Ultimately, the question of balance must be understood in the context of the designer’s intention. Board games are not only pieces of entertainment, but also tools for storytelling and emotional engagement.

In games like Doubt is our Product by Amabel Holland, for example, the imbalance is deliberate. It reflects the huge power of the tobacco companies and the difficulty faced by those trying to challenge them. The sense of futility and struggle is a feature, not a flaw. The imbalance in this game creates thematic resonance and narrative depth.

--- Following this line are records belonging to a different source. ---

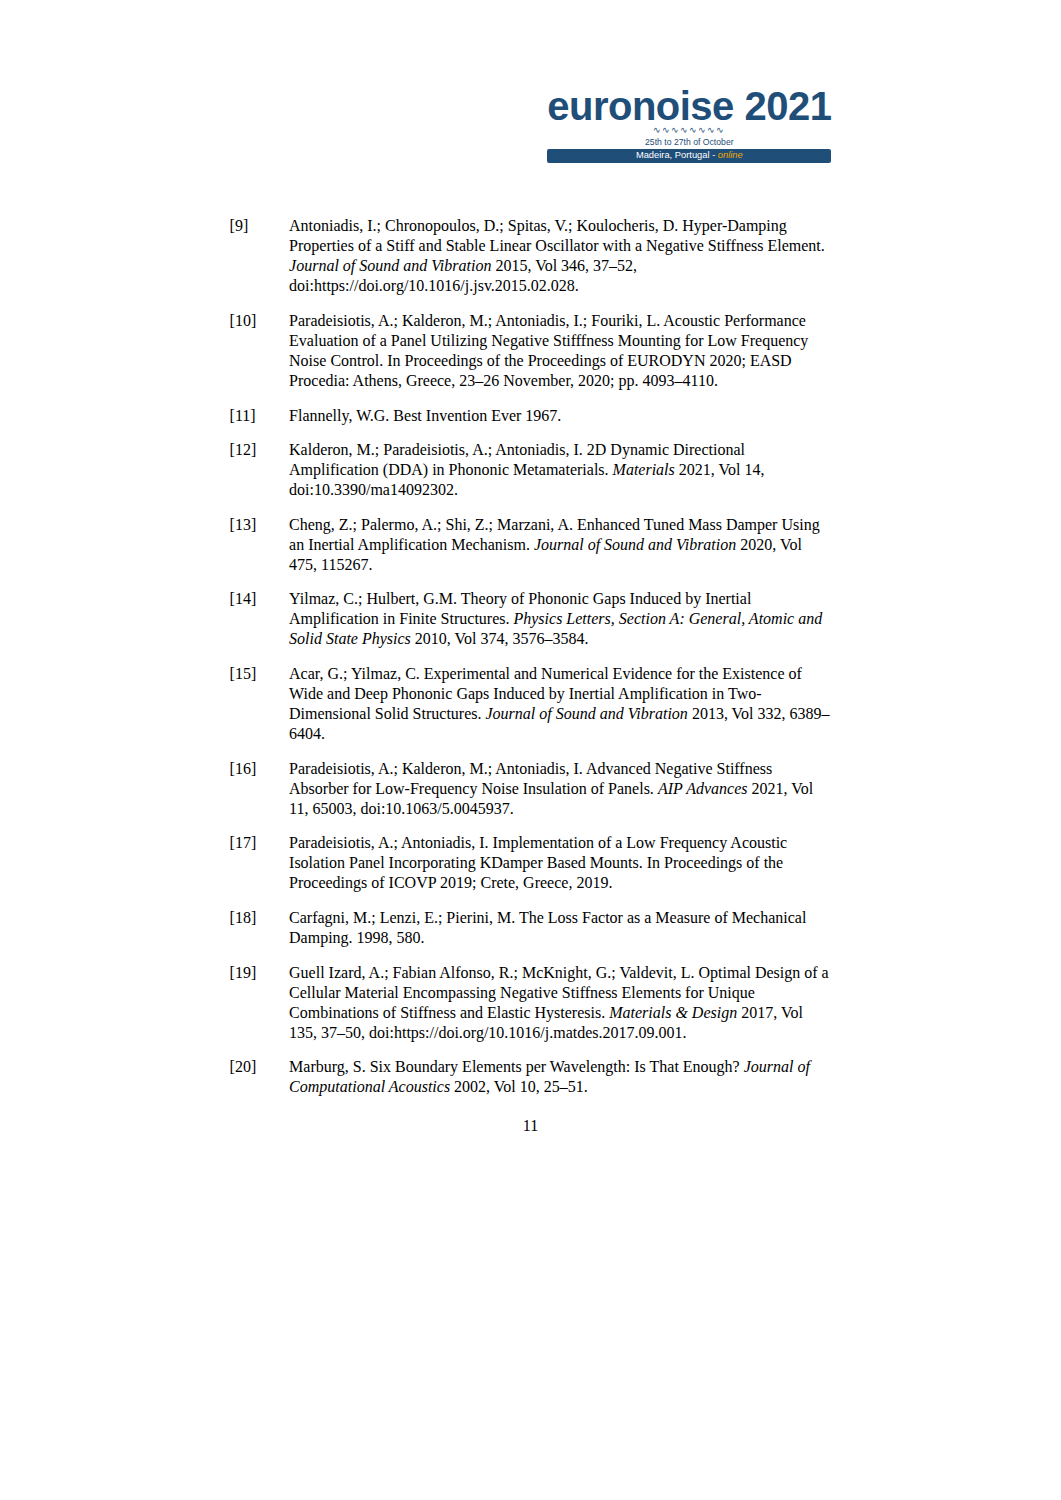euronoise 2021
∿∿∿∿∿∿∿∿
25th to 27th of October
Madeira, Portugal - online
[9] Antoniadis, I.; Chronopoulos, D.; Spitas, V.; Koulocheris, D. Hyper-Damping Properties of a Stiff and Stable Linear Oscillator with a Negative Stiffness Element. Journal of Sound and Vibration 2015, Vol 346, 37–52, doi:https://doi.org/10.1016/j.jsv.2015.02.028.
[10] Paradeisiotis, A.; Kalderon, M.; Antoniadis, I.; Fouriki, L. Acoustic Performance Evaluation of a Panel Utilizing Negative Stifffness Mounting for Low Frequency Noise Control. In Proceedings of the Proceedings of EURODYN 2020; EASD Procedia: Athens, Greece, 23–26 November, 2020; pp. 4093–4110.
[11] Flannelly, W.G. Best Invention Ever 1967.
[12] Kalderon, M.; Paradeisiotis, A.; Antoniadis, I. 2D Dynamic Directional Amplification (DDA) in Phononic Metamaterials. Materials 2021, Vol 14, doi:10.3390/ma14092302.
[13] Cheng, Z.; Palermo, A.; Shi, Z.; Marzani, A. Enhanced Tuned Mass Damper Using an Inertial Amplification Mechanism. Journal of Sound and Vibration 2020, Vol 475, 115267.
[14] Yilmaz, C.; Hulbert, G.M. Theory of Phononic Gaps Induced by Inertial Amplification in Finite Structures. Physics Letters, Section A: General, Atomic and Solid State Physics 2010, Vol 374, 3576–3584.
[15] Acar, G.; Yilmaz, C. Experimental and Numerical Evidence for the Existence of Wide and Deep Phononic Gaps Induced by Inertial Amplification in Two-Dimensional Solid Structures. Journal of Sound and Vibration 2013, Vol 332, 6389–6404.
[16] Paradeisiotis, A.; Kalderon, M.; Antoniadis, I. Advanced Negative Stiffness Absorber for Low-Frequency Noise Insulation of Panels. AIP Advances 2021, Vol 11, 65003, doi:10.1063/5.0045937.
[17] Paradeisiotis, A.; Antoniadis, I. Implementation of a Low Frequency Acoustic Isolation Panel Incorporating KDamper Based Mounts. In Proceedings of the Proceedings of ICOVP 2019; Crete, Greece, 2019.
[18] Carfagni, M.; Lenzi, E.; Pierini, M. The Loss Factor as a Measure of Mechanical Damping. 1998, 580.
[19] Guell Izard, A.; Fabian Alfonso, R.; McKnight, G.; Valdevit, L. Optimal Design of a Cellular Material Encompassing Negative Stiffness Elements for Unique Combinations of Stiffness and Elastic Hysteresis. Materials & Design 2017, Vol 135, 37–50, doi:https://doi.org/10.1016/j.matdes.2017.09.001.
[20] Marburg, S. Six Boundary Elements per Wavelength: Is That Enough? Journal of Computational Acoustics 2002, Vol 10, 25–51.
11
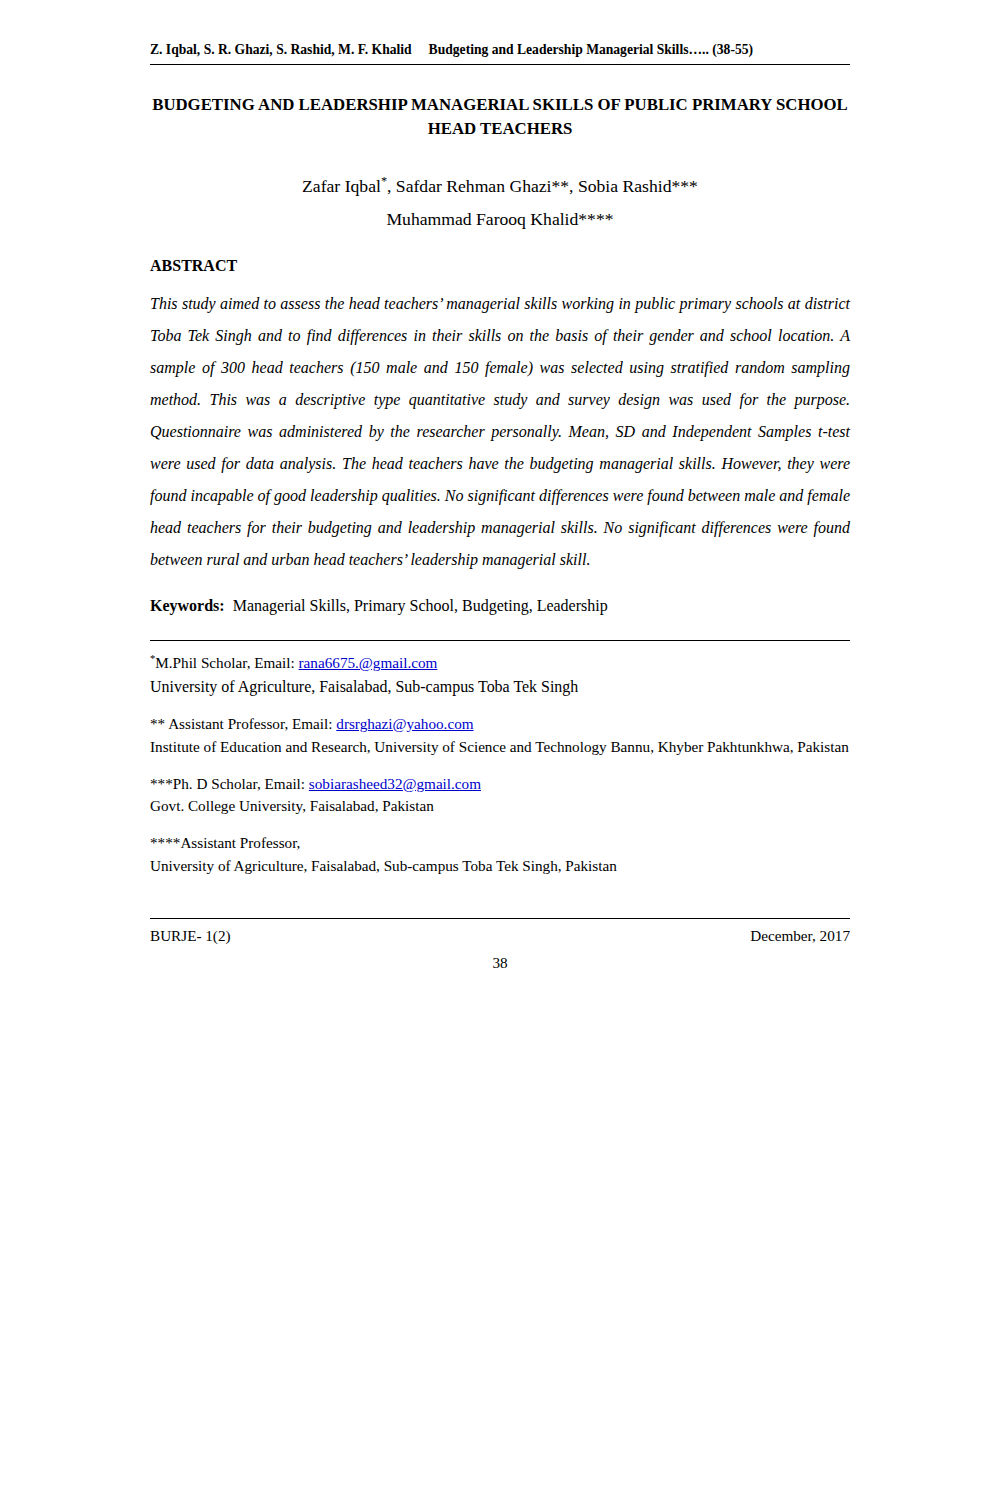Z. Iqbal, S. R. Ghazi, S. Rashid, M. F. Khalid Budgeting and Leadership Managerial Skills….. (38-55)
Budgeting and Leadership Managerial Skills of Public Primary School Head Teachers
Zafar Iqbal*, Safdar Rehman Ghazi**, Sobia Rashid***
Muhammad Farooq Khalid****
Abstract
This study aimed to assess the head teachers’ managerial skills working in public primary schools at district Toba Tek Singh and to find differences in their skills on the basis of their gender and school location. A sample of 300 head teachers (150 male and 150 female) was selected using stratified random sampling method. This was a descriptive type quantitative study and survey design was used for the purpose. Questionnaire was administered by the researcher personally. Mean, SD and Independent Samples t-test were used for data analysis. The head teachers have the budgeting managerial skills. However, they were found incapable of good leadership qualities. No significant differences were found between male and female head teachers for their budgeting and leadership managerial skills. No significant differences were found between rural and urban head teachers’ leadership managerial skill.
Keywords: Managerial Skills, Primary School, Budgeting, Leadership
*M.Phil Scholar, Email: rana6675.@gmail.com
University of Agriculture, Faisalabad, Sub-campus Toba Tek Singh
** Assistant Professor, Email: drsrghazi@yahoo.com
Institute of Education and Research, University of Science and Technology Bannu, Khyber Pakhtunkhwa, Pakistan
***Ph. D Scholar, Email: sobiarasheed32@gmail.com
Govt. College University, Faisalabad, Pakistan
****Assistant Professor,
University of Agriculture, Faisalabad, Sub-campus Toba Tek Singh, Pakistan
BURJE- 1(2) December, 2017
38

Imbalance is a tool for shaping the gameplay experience. Whether it is through asymmetry, swings, or deliberate difficulty, it allows designers to control pacing, drama, and engagement in ways that perfect balance cannot. Imbalance is not a sign of poor design, but of thoughtful consideration of what makes a game memorable, emotionally compelling, and narratively satisfying. When done well, imbalance becomes the means through which players experience tension, triumph and defeat and sometimes futility.

While I often lean towards perfectly balanced games, as they allow me to pit my wits against those of my fellow players, when I want a game to take me on a journey, then unbalanced games are my choice. I want to learn about history and get a sense of what it felt like to live in that time. Board games can allow me to get a feeling of what it was like going through a particular struggle or face adversity. Sometimes it’s these important stories that I want board games to tell me, and only imbalance can allow me to feel the wide range of emotions appropriate for those stories.